» ИСХОДНЫЙ ТЕКСТ
◆ ◆ ◆ ◆ ◆ ◆ ◆
НАРИНСКАЯ и РЕВЗИН. Что мешает поставить в Москве памятник Солженицыну

У Навального сейчас те же идеи, что и у Солженицына в советское время.
 Наринская: Ты Солженицына когда стал читать?

Ревзин: Первый раз в школе «Ивана Денисовича» прочитал.

Наринская: А у тебя были такие маленькие фоточки…

Ревзин: Да-да-да. А «Архипелаг» я читал вообще в метро. Это было смешно.

Наринская: В метро читал? В каких годах это было, что ты прямо в метро читал?

Ревзин: В самом что ни на есть 1981-м. Я, как идиот, это делал на лавочке в «Парке Культуры» в метро, читал под этой курткой.

Наринская: А ты помнишь, что у нас с тобой был однокурсник, с нами учился (мы не будем называть сейчас его имени), который жил в общежитии, и он держал под матрасом «Архипелаг ГУЛАГ». Как раз из-за этого его выгнали из общежития. Его исключили, по-моему.

Ревзин: Ничего его не исключили.

Наринская: А что было?

Ревзин: Ты имеешь в виду…

Наринская: Женя, да.
◆ ◆ ◆ ◆ ◆ ◆ ◆
» ФРАГМЕНТЫ ЛИСТИНГА
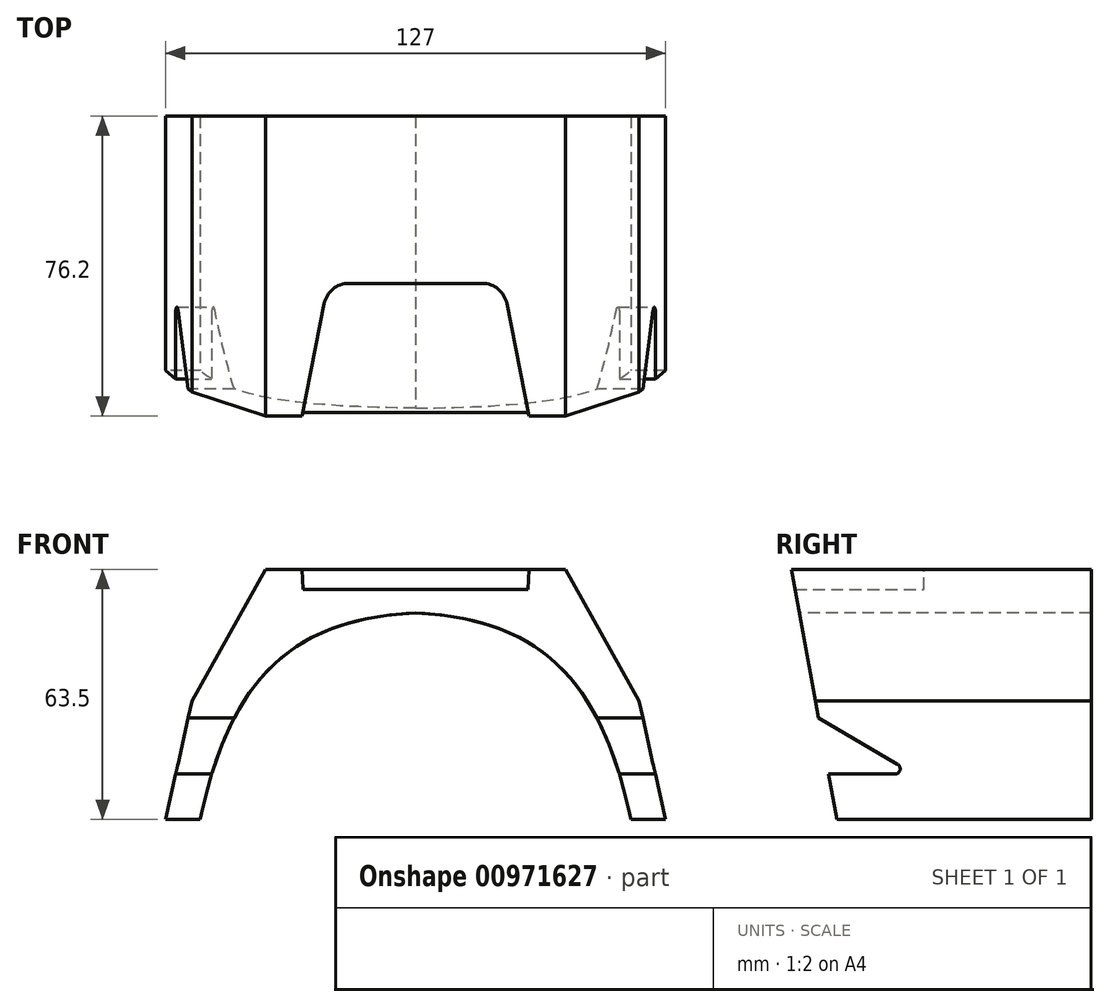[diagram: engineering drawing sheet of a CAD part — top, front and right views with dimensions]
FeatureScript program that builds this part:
◆ ◆ ◆ ◆ ◆ ◆ ◆
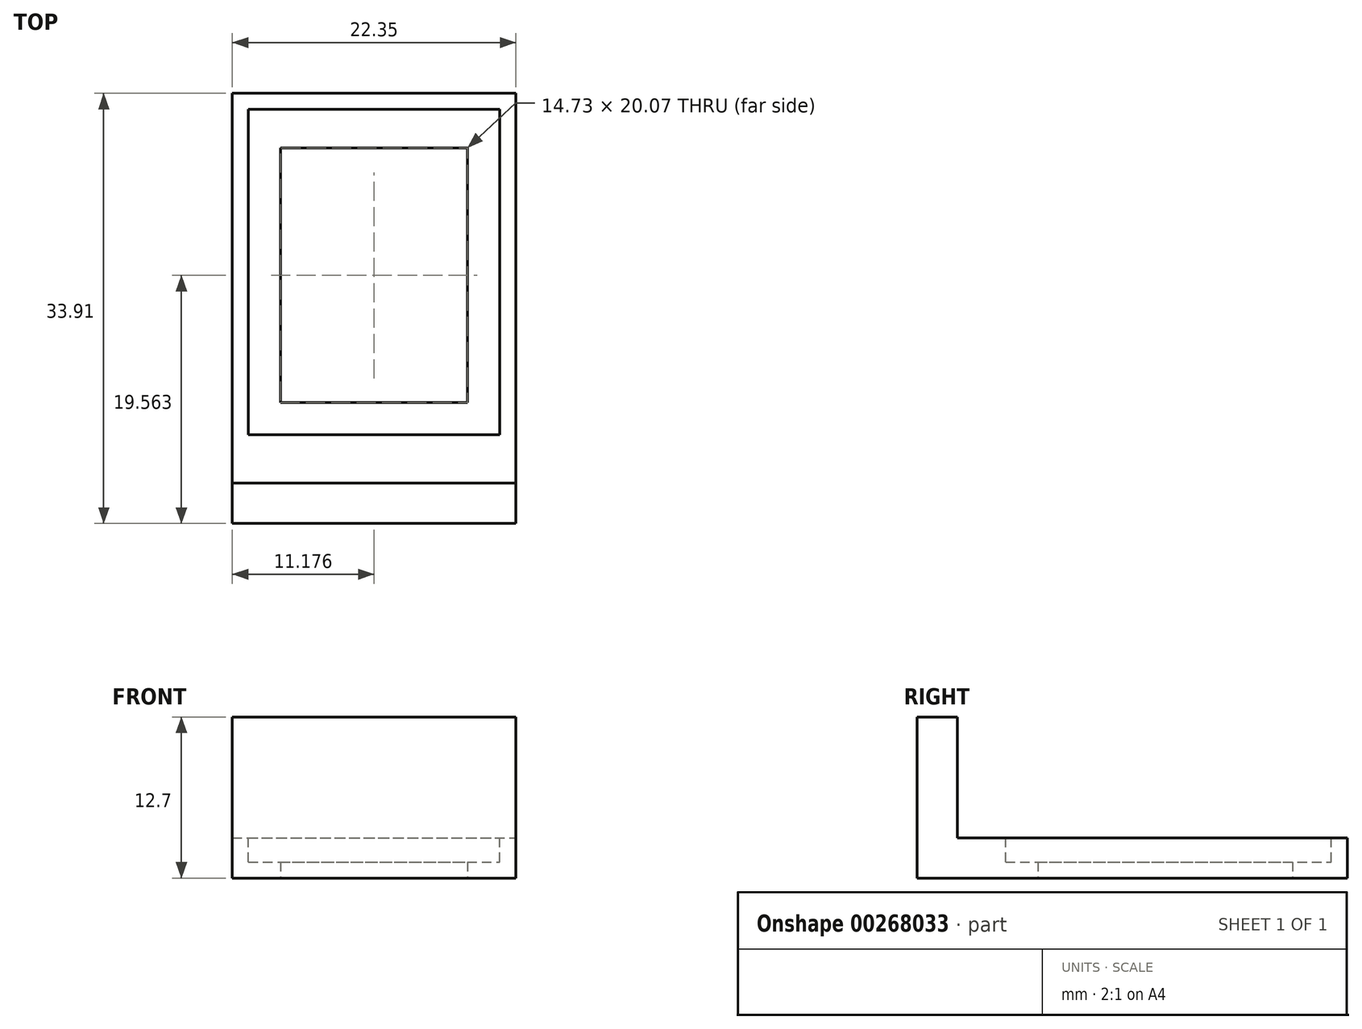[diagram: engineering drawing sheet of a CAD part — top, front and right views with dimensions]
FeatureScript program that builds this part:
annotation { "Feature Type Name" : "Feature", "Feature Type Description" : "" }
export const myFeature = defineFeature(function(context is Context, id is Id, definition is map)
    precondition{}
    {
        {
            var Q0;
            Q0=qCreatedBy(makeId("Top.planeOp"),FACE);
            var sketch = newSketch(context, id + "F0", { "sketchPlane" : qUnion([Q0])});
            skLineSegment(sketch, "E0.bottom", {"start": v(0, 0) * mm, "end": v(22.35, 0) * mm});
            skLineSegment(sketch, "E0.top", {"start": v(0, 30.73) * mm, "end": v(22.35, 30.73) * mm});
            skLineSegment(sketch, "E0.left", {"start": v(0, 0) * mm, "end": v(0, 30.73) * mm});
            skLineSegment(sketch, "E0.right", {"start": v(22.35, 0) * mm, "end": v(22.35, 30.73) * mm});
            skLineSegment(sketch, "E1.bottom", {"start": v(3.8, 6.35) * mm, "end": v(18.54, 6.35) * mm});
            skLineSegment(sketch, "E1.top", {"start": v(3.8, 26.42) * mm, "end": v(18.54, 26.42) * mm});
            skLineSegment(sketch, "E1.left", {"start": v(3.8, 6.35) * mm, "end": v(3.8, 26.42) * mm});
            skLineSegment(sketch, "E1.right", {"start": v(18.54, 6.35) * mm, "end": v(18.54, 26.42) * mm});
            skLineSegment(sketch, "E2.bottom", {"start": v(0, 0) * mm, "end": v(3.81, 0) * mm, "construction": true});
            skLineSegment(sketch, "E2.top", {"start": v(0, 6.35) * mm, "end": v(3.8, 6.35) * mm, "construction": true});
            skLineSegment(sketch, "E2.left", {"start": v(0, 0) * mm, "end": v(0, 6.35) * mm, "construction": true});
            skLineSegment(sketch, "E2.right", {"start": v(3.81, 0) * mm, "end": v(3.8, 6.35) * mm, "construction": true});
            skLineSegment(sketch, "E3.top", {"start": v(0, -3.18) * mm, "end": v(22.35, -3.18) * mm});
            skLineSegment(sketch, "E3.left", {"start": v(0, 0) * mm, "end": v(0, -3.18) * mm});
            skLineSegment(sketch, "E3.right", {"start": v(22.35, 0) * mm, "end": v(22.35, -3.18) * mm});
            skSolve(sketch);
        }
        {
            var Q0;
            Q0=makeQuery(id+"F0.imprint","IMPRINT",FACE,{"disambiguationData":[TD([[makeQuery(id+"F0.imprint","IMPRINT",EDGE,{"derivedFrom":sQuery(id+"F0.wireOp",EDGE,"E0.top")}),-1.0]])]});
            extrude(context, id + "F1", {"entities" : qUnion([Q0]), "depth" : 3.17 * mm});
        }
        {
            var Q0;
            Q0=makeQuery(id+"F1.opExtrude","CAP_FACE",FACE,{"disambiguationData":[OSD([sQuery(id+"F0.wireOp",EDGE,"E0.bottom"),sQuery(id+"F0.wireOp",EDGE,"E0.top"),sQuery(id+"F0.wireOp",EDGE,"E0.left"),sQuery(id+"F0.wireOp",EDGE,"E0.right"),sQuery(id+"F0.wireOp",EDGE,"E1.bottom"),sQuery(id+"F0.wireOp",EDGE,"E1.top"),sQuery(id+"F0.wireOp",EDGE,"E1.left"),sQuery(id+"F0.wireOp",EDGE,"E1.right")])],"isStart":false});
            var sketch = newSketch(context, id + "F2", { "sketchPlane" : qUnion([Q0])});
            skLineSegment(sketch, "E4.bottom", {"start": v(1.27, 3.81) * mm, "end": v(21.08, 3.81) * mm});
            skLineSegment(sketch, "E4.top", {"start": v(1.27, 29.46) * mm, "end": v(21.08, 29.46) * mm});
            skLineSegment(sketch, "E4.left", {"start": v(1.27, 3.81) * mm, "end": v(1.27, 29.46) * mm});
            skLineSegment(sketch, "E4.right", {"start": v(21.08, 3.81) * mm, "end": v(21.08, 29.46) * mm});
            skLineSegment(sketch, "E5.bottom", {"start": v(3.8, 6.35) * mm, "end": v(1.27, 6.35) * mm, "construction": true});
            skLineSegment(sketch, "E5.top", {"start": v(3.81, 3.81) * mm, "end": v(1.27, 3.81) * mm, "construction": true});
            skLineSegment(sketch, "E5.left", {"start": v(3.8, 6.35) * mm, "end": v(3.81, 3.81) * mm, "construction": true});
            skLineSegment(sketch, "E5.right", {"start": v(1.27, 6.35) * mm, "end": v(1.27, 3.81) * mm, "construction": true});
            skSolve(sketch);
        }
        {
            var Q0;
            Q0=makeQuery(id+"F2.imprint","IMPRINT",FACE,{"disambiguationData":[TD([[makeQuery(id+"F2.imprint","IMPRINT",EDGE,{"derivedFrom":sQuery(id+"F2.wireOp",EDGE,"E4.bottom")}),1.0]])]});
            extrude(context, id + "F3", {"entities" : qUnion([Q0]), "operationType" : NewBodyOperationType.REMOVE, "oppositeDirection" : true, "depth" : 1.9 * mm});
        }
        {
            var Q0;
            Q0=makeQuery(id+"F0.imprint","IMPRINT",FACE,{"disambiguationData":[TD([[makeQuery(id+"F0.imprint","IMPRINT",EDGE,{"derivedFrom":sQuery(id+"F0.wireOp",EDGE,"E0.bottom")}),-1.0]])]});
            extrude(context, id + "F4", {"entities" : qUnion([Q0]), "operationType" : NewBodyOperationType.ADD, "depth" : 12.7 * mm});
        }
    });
◆ ◆ ◆ ◆ ◆ ◆ ◆
» УСЛОВИЕ ЗАДАНИЯ
Воспроизведите без изменений фрагмент беседы о Солженицыне, который начинается со слов, содержащих «НАРИНСКАЯ и РЕВЗИН.», и заканчивается словами «прямо в метро читал?».

» РЕШЕНИЕ ЗАДАНИЯ
НАРИНСКАЯ и РЕВЗИН. Что мешает поставить в Москве памятник Солженицыну

У Навального сейчас те же идеи, что и у Солженицына в советское время.
 Наринская: Ты Солженицына когда стал читать?

Ревзин: Первый раз в школе «Ивана Денисовича» прочитал.

Наринская: А у тебя были такие маленькие фоточки…

Ревзин: Да-да-да. А «Архипелаг» я читал вообще в метро. Это было смешно.

Наринская: В метро читал? В каких годах это было, что ты прямо в метро читал?